Desde mi ventana
Carmen Heras

¿Saben, amigos? Somos tan rabiosamente humanos que incluso en los momentos de fuerte dolor, una sencilla sopa puede (aunque sólo sea por unas décimas de minuto) calmarnos la desazón que siente nuestro cuerpo.

Yo creo que por eso, todo ese grupo al que se reconoce como pueblo llano es tan duro en sus emociones y deseos, porque no le conmueven demasiado los dramas en cuestiones de espíritu y puede sobrevivir a base de instinto y lucidez. Ayer, mientras tomábamos un café en una terraza (Cáceres no parece estar en invierno y el mundo entero sale a la calle), rodeados de gente de todo tipo, pensaba yo en lo anterior. Ninguna de las familias, parejas, etc, sentadas en mi entorno, hablaba de Pedro Sánchez. Ni del Rey, ni de nadie que no estuviera relacionado con su nivel inmediato. Subían y bajaban los niños, se peleaban y los padres acudían a separarlos, a reñirles o a acariciarles, y todo parecía tener un sentido, ajeno a las grandes tragedias del momento, incluyendo al dueño del local que preguntaba si estábamos servidos, o a los camareros que se olvidaban de traer la nota, como si los negocios pudieran permanecer sin que los clientes abonáramos lo que gastamos.
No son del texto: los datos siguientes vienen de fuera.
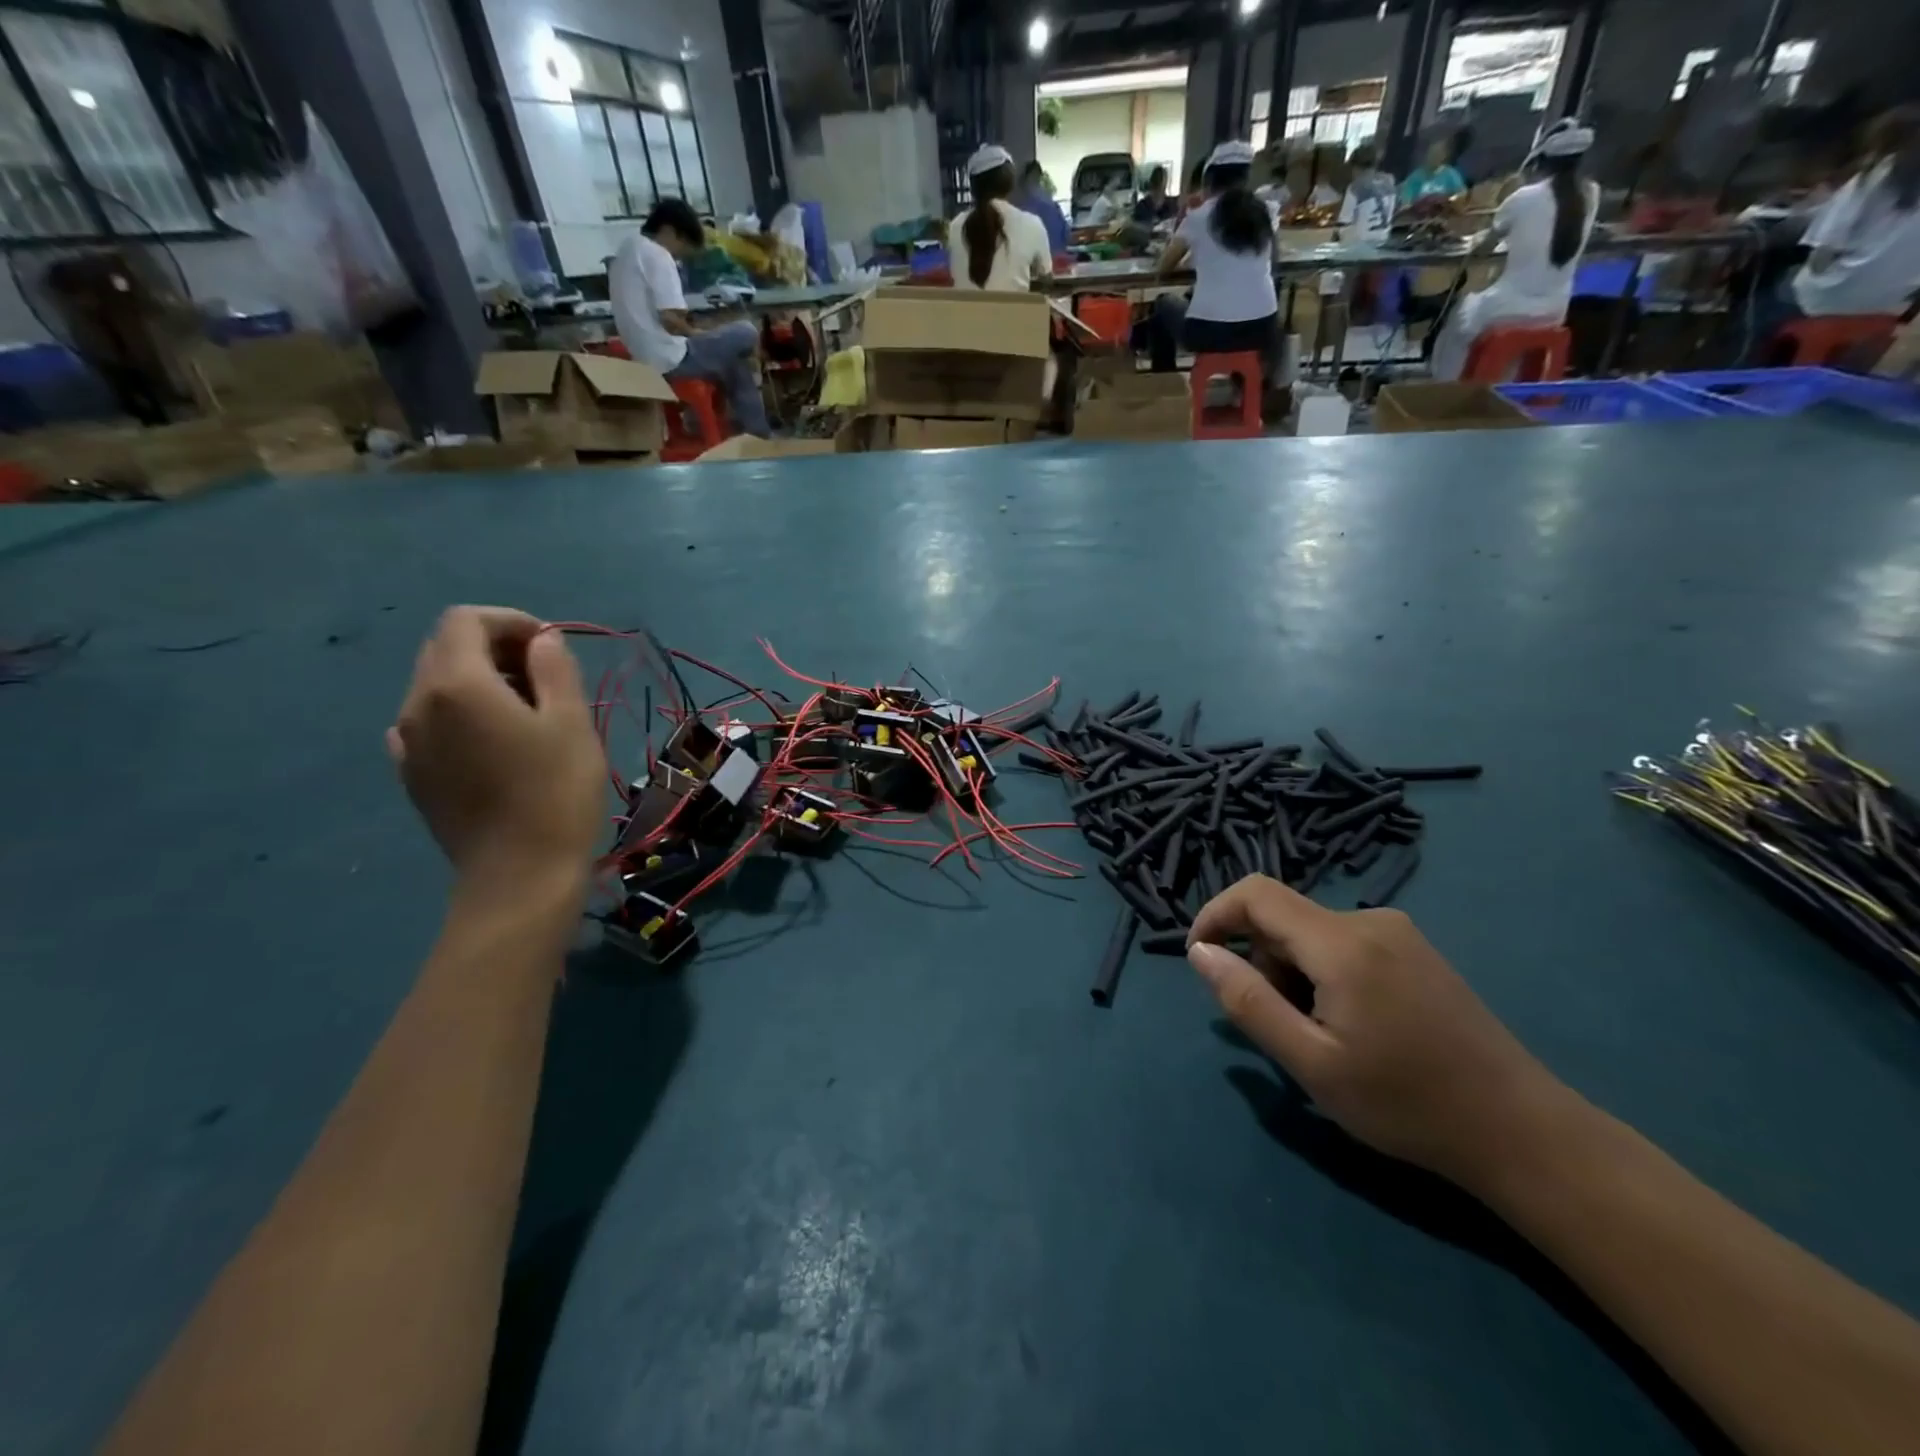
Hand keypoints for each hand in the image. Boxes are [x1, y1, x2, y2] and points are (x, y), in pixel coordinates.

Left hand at [387, 607, 604, 897]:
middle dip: (495, 647)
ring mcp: (407, 742)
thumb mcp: (572, 722)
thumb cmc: (556, 793)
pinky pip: (429, 723)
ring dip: (480, 681)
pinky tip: (493, 743)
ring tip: (526, 712)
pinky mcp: (412, 774)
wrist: (519, 875)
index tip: (551, 648)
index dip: (511, 621)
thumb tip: (541, 640)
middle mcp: (418, 704)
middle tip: (545, 677)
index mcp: (457, 684)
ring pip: (436, 685)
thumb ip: (554, 669)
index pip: (467, 620)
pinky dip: (461, 714)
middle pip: (446, 648)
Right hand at [1187, 876, 1572, 1190]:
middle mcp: (1369, 921)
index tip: (1200, 959)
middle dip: (1262, 963)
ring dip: (1293, 974)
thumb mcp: (1311, 1062)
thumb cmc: (1407, 1104)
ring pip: (1311, 934)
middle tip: (1282, 1029)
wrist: (1522, 1131)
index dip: (1215, 915)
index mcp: (1342, 943)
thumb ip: (1247, 1001)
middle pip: (1283, 919)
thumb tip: (1200, 952)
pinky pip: (1343, 944)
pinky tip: (1354, 1026)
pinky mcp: (1415, 950)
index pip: (1255, 893)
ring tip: (1323, 1037)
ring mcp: (1398, 933)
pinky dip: (1324, 974)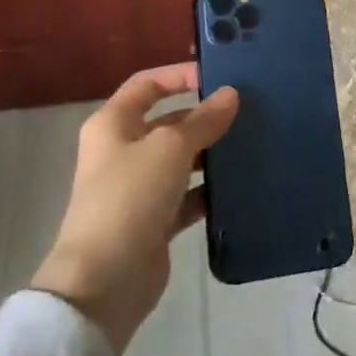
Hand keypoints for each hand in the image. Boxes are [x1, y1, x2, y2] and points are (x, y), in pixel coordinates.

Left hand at [32, 63, 238, 353]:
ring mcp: (138, 188)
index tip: (219, 77)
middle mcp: (122, 151)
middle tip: (247, 112)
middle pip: (167, 122)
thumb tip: (230, 95)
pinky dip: (209, 190)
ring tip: (251, 144)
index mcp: (113, 124)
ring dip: (209, 153)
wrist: (104, 280)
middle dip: (203, 116)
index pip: (147, 84)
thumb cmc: (130, 197)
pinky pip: (187, 195)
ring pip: (180, 160)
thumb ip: (203, 120)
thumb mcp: (170, 148)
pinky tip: (240, 185)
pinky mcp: (154, 221)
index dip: (179, 76)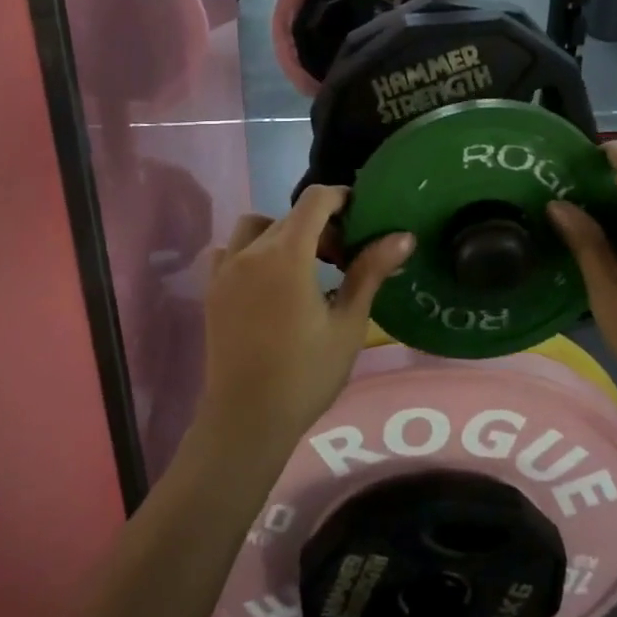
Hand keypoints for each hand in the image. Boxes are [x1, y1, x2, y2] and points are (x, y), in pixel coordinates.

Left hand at [202, 187, 413, 453]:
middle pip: (290, 216)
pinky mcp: (212, 289)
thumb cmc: (306, 374)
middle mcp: (251, 252)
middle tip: (344, 257)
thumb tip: (403, 237)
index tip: (360, 216)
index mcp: (287, 255)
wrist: (247, 418)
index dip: (340, 198)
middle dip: (320, 225)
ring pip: (256, 227)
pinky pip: (230, 250)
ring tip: (303, 265)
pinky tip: (267, 280)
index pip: (314, 201)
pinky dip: (251, 250)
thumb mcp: (348, 323)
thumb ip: (370, 272)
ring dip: (283, 233)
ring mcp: (226, 269)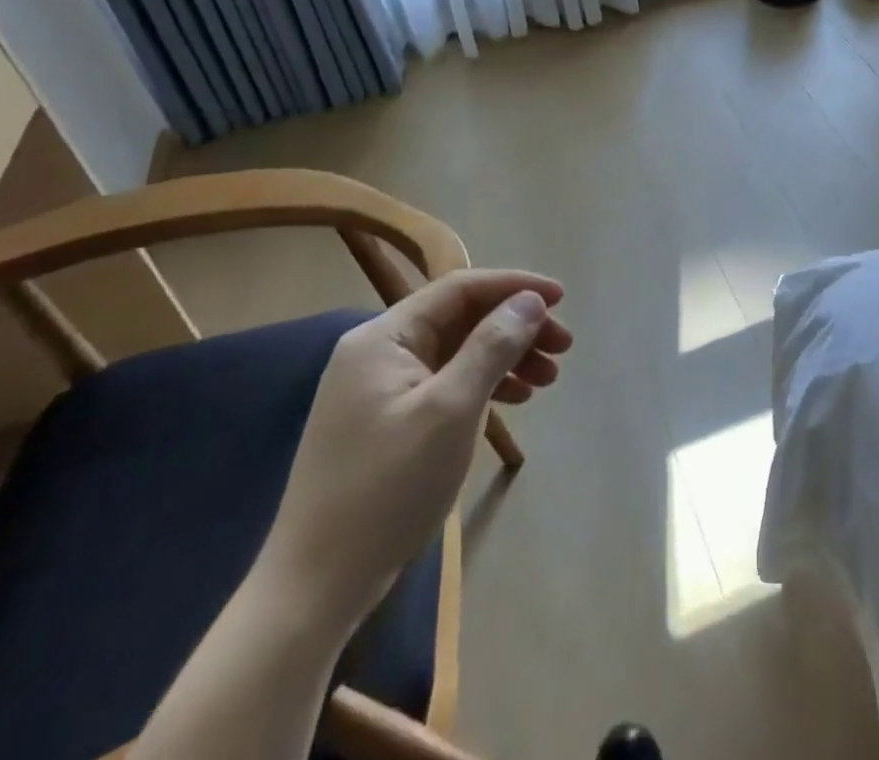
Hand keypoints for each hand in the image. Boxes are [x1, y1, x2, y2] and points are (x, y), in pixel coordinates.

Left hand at [259, 269, 572, 626]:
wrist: (314, 590)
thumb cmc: (387, 489)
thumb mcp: (450, 410)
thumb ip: (492, 346)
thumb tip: (530, 301)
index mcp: (384, 338)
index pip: (459, 289)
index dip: (514, 286)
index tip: (562, 298)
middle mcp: (379, 353)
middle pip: (461, 319)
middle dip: (516, 327)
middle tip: (564, 347)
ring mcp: (380, 389)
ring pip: (458, 352)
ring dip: (506, 356)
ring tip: (549, 378)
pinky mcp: (387, 422)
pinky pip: (446, 383)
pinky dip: (484, 385)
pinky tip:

Es esa indiferencia, yo creo, ante los fastos, los ruidos y las peleas políticas de envergadura, la que se vuelve en ocasiones tan nefasta para un pueblo y origen de sus desgracias (“ay, si hubiéramos tenido una revolución” -oigo decir, algunas veces-) pero también es la base de su perennidad, sanchos panzas todos, escuchando hablar a los don quijotes de turno, para ponerlos en su sitio, “que mire usted vuesa merced que no debe pelear de ese modo con gigantes, que al fin y al cabo son vulgares molinos que caerán por su peso”.

Así que es posible, amigos, que nos haga falta aprender que cada cosa tiene su lugar de penar y regocijo. Y cada tiempo es su tiempo. Y cuando no se tienen las herramientas adecuadas, es imposible hacer algo distinto a aquello para lo que nos prepararon. Y quizá la solución sería comenzar por el principio, cambiando la norma que permite lo que permite porque se hizo en otro tiempo de mayor claridad de miras y mayor altura política, con individuos que no buscaron los vericuetos, sino las sendas amplias de la generosidad y el altruismo. Y nos hacen falta personas humanas (sí, ya se, que es una redundancia) que se atrevan, que tengan vocación de hombres y mujeres de estado, para encauzar los cambios pertinentes, puesto que lo que hay ya ha demostrado sus grandezas y sus defectos y no se puede estar continuamente tirando de la ropa del traje que llevamos pues ya tiene un tanto descosidas las costuras.

Esto pensaba yo, el otro día. Y otros muchos lo piensan, estoy segura. Pero hay que esperar, seguro, a que las cosas se coloquen en su punto, y el momento adecuado surja. Y eso sí, ese momento ha de gestarse. Con la inteligencia y el trabajo de todos. A fin de cuentas es como se hace en los grandes episodios de la historia, donde desde unos hechos concretos surge la reforma y los instrumentos para hacerla. Por aquellos que lo saben y respetan. Sin prisa, pero con seguridad manifiesta. Sin tanto cacareo.